間違いがあると困るので、自分の事業計画をもとに整備局での相談をおすすめします。
建築業許可の取得条件
そんな建築業許可ですが、取得に当たってはクリアしなければならない条件がたくさんあります。
一つでもクリアできないと建築業許可証は発行されないので、気をつけましょう。
以下に挙げる4つの条件を見てください。
- 経営業務の管理責任者が最低1人いること
- 専任技術者が最低1人いること
- 所定以上の自己資本があること
- 欠格要件がなかったり誠実性があること
それぞれ詳しく見ていきましょう。
経営業務の管理責任者が最低1人いること
建築業況許可を得るには、「経営業務の管理責任者が最低1人以上」いなければなりません。
といわれても、いまいちピンとこないですよね。
次の項目で、経営業務の管理責任者とは誰を指すのか解説します。
しっかり確認してください。
経営業務管理責任者とは?
経営業務管理責任者(経管)とは、「建設業関連の仕事の経営経験を持っている人」を指します。
経営業務管理責任者になるには条件があるため、誰にでもなれるポジションではありません。
以下に挙げる条件を見てみましょう。
- 許可を受ける建設業種に関連して、5年以上の経営経験があること
- 許可を受ける建設業の業種「以外」で、7年以上の経営経験があること
- 許可を受ける建設業種に関して、経営業務管理責任者に準ずるポジションにあり、会社の執行役員として、経営業務を5年以上管理していた経験があること
- もしくは7年以上の経営業務補佐の経験があること
このように、5年もしくは7年以上の経営業務経験が無い人は、経営業務管理責任者にはなれません。

* [提供された一覧]:
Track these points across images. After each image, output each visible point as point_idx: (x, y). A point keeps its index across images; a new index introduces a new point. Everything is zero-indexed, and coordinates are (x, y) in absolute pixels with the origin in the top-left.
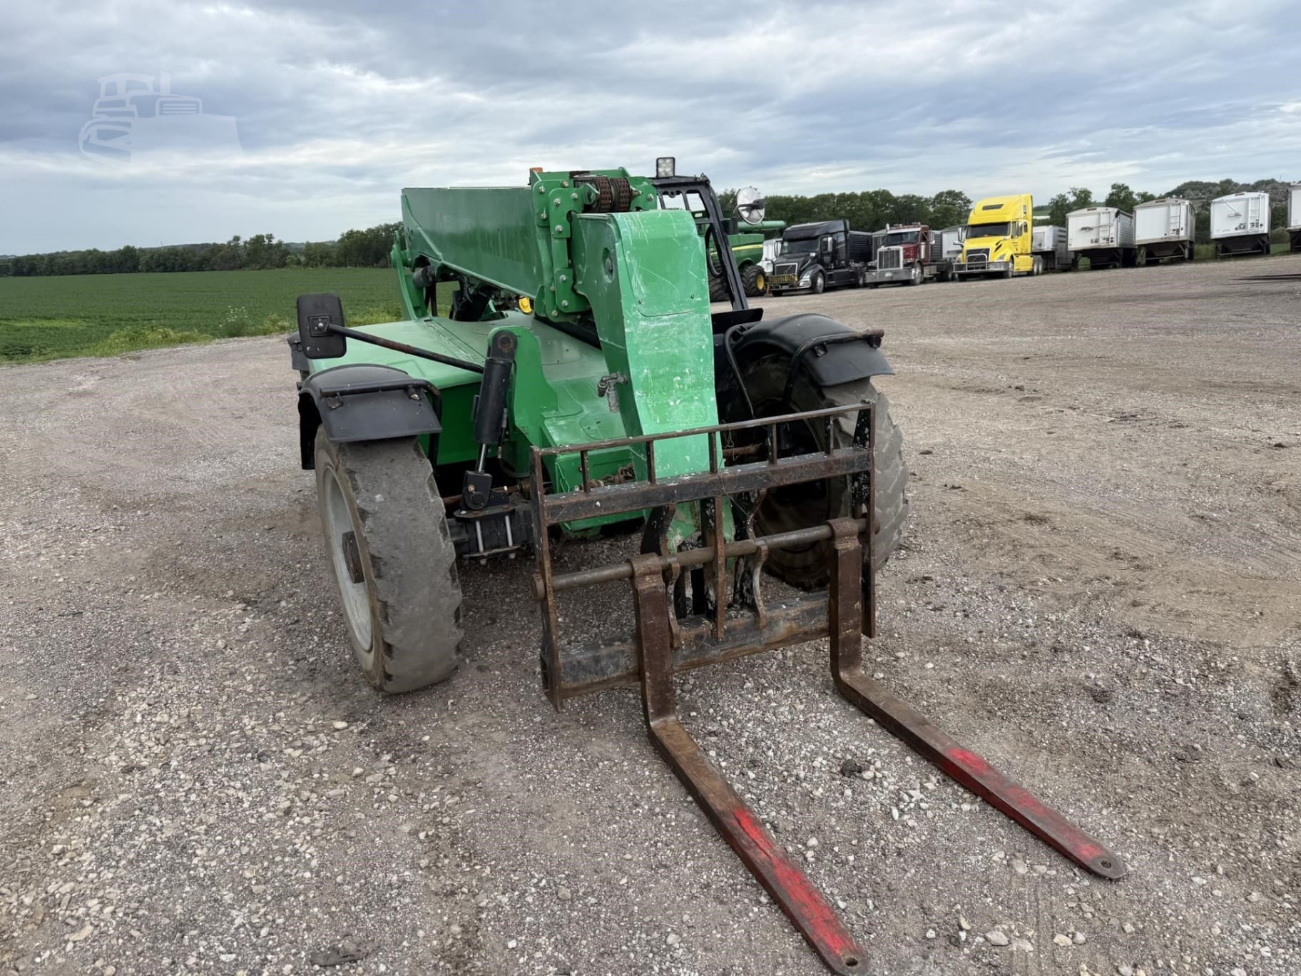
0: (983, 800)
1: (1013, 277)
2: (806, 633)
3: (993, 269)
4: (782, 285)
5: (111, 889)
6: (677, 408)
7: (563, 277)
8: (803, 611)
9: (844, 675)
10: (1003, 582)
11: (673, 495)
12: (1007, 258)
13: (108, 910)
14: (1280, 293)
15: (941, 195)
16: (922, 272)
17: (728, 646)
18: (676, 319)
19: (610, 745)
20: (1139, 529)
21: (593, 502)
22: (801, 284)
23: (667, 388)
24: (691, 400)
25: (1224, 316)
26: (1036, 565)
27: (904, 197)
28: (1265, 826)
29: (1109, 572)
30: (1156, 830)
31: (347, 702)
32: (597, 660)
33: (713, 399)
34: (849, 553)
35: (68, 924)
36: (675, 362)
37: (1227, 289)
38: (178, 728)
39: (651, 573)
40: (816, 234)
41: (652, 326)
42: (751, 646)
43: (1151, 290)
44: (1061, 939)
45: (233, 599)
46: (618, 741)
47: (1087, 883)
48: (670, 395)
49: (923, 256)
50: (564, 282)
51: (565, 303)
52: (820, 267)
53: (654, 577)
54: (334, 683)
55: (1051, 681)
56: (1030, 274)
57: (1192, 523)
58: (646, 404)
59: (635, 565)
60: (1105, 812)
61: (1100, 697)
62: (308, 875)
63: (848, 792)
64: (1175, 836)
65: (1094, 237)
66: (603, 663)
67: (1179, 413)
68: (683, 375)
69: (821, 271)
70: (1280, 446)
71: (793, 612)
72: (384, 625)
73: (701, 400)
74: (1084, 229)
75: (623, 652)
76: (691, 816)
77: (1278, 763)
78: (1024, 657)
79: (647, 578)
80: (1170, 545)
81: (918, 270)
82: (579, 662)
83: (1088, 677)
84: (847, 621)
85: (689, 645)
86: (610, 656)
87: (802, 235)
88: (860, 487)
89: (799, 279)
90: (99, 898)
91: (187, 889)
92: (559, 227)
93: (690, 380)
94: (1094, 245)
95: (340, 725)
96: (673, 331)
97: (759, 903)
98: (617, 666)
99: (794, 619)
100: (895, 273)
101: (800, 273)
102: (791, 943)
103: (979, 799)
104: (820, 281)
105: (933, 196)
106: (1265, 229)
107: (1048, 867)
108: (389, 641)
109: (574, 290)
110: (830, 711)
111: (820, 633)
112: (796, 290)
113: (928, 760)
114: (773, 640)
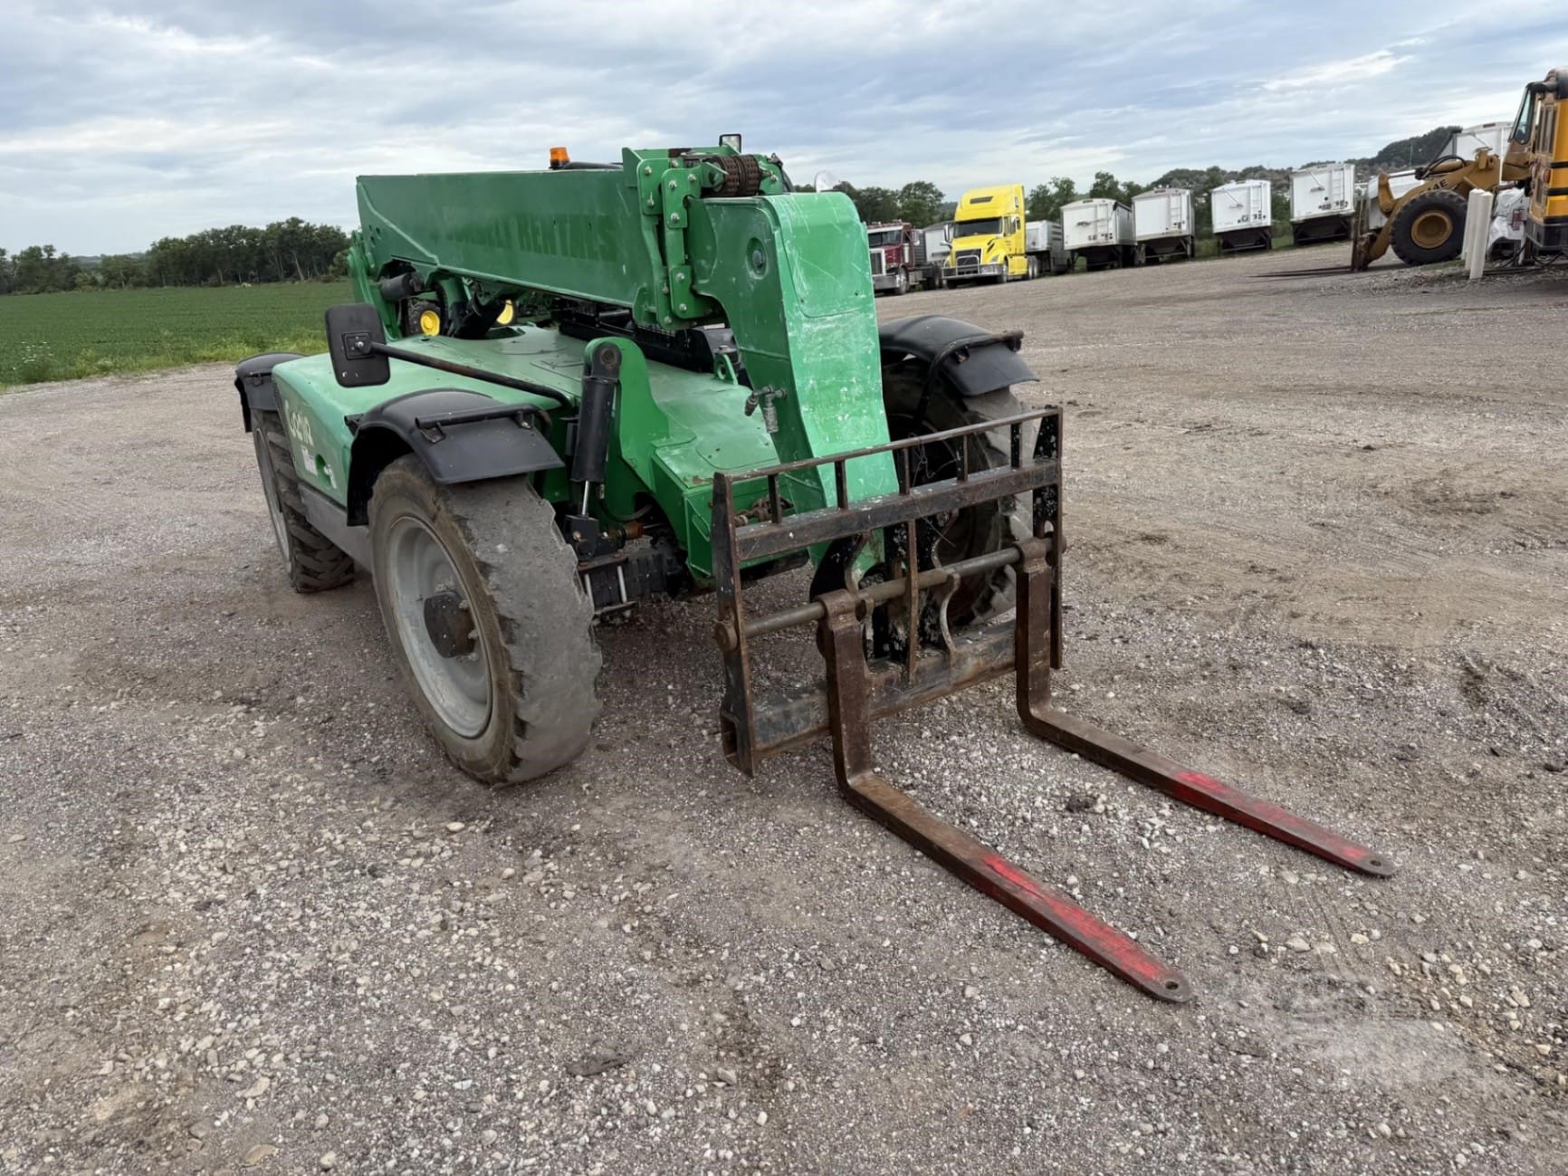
0: (1226, 819)
1: (1009, 281)
2: (993, 669)
3: (986, 273)
5: (268, 1036)
6: (845, 423)
7: (681, 276)
8: (990, 645)
9: (1034, 712)
10: (1151, 604)
11: (867, 522)
12: (1000, 260)
13: (277, 1058)
14: (1305, 290)
15: (908, 187)
16: (908, 279)
17: (917, 689)
18: (840, 319)
19: (800, 810)
20: (1264, 541)
21: (785, 533)
23: (834, 402)
24: (860, 414)
25: (1254, 316)
26: (1175, 585)
27: (868, 190)
28: (1506, 811)
29: (1253, 586)
30: (1406, 827)
31: (450, 801)
32: (787, 715)
33: (882, 412)
34: (1039, 575)
35: (231, 1081)
36: (841, 371)
37: (1247, 287)
38: (240, 853)
39: (844, 612)
41: (816, 329)
42: (940, 688)
43: (1169, 291)
44: (1356, 938)
45: (225, 700)
46: (807, 806)
47: (1361, 883)
48: (837, 409)
49: (907, 260)
50: (682, 281)
51: (683, 306)
53: (848, 616)
54: (417, 782)
55: (1243, 698)
56: (1025, 277)
57: (1314, 531)
58: (814, 420)
59: (828, 604)
60: (1351, 816)
61: (1300, 709)
62: (510, 987)
63: (1086, 828)
64: (1426, 830)
65: (1092, 234)
66: (794, 718)
67: (1253, 420)
68: (850, 385)
70: (1368, 448)
71: (980, 647)
72: (519, 700)
73: (870, 413)
74: (1080, 224)
75: (813, 705)
76: (926, 870)
77: (1494, 752)
78: (1204, 677)
79: (841, 618)
80: (1303, 555)
81: (903, 277)
82: (769, 720)
83: (1278, 691)
84: (1036, 651)
85: (879, 692)
86: (801, 710)
88: (1044, 503)
90: (257, 1047)
91: (368, 1022)
92: (675, 215)
93: (857, 390)
94: (1092, 243)
95: (456, 826)
96: (838, 334)
97: (1044, 945)
98: (807, 720)
99: (982, 654)
100: (878, 280)
102: (1098, 978)
103: (1221, 819)
105: (900, 189)
106: (1268, 221)
107: (1317, 875)
108: (524, 717)
109: (694, 293)
110: (1027, 751)
111: (1005, 668)
113: (1152, 788)
114: (961, 680)
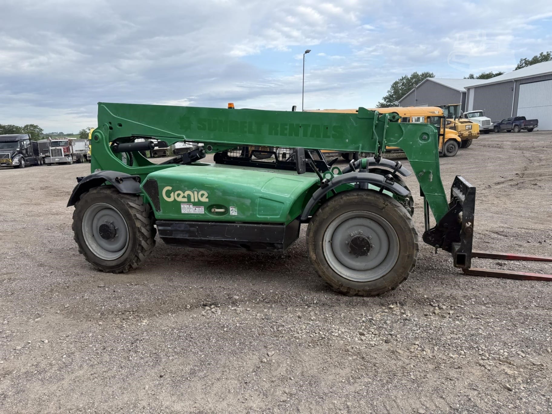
4: (2, 164)
15: (27, 126)
22: (13, 163)
27: (8, 126)
40: (17, 140)
52: (22, 155)
69: (22, 157)
81: (71, 158)
87: (9, 140)
89: (12, 161)
100: (60, 159)
101: (12, 158)
104: (23, 162)
105: (23, 126)
112: (11, 166)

* [取り組む課題]:
抽出テキストの「次の項目で、経営業務の管理責任者とは誰を指すのか解説します。」から「務管理責任者にはなれません。」までを、一字一句変えずに返してください。 一覧は使わなくてもかまいません。

* [回答欄]:
次の項目で、経営業務の管理責任者とは誰を指すのか解説します。
しっかり確認してください。
経営業務管理責任者とは?
経営業務管理責任者(経管)とは、「建設業関連の仕事の経営経験を持っている人」を指します。
経営業務管理責任者になるには条件があるため、誰にでもなれるポジションではありません。
以下に挙げる条件を見てみましょう。
- 許可を受ける建設業種に関連して、5年以上の経営経験があること
- 許可を受ける建設業の業種「以外」で、7年以上の経営経験があること
- 許可を受ける建設業種に関して、経営業務管理責任者に準ずるポジションにあり、会社の執行役員として、経営業務を5年以上管理していた経験があること
- もしくは7年以上の経営業務補佐の経験があること
このように、5年もしくは7年以上の経営業務経験が無い人は、経営業務管理責任者にはなれません。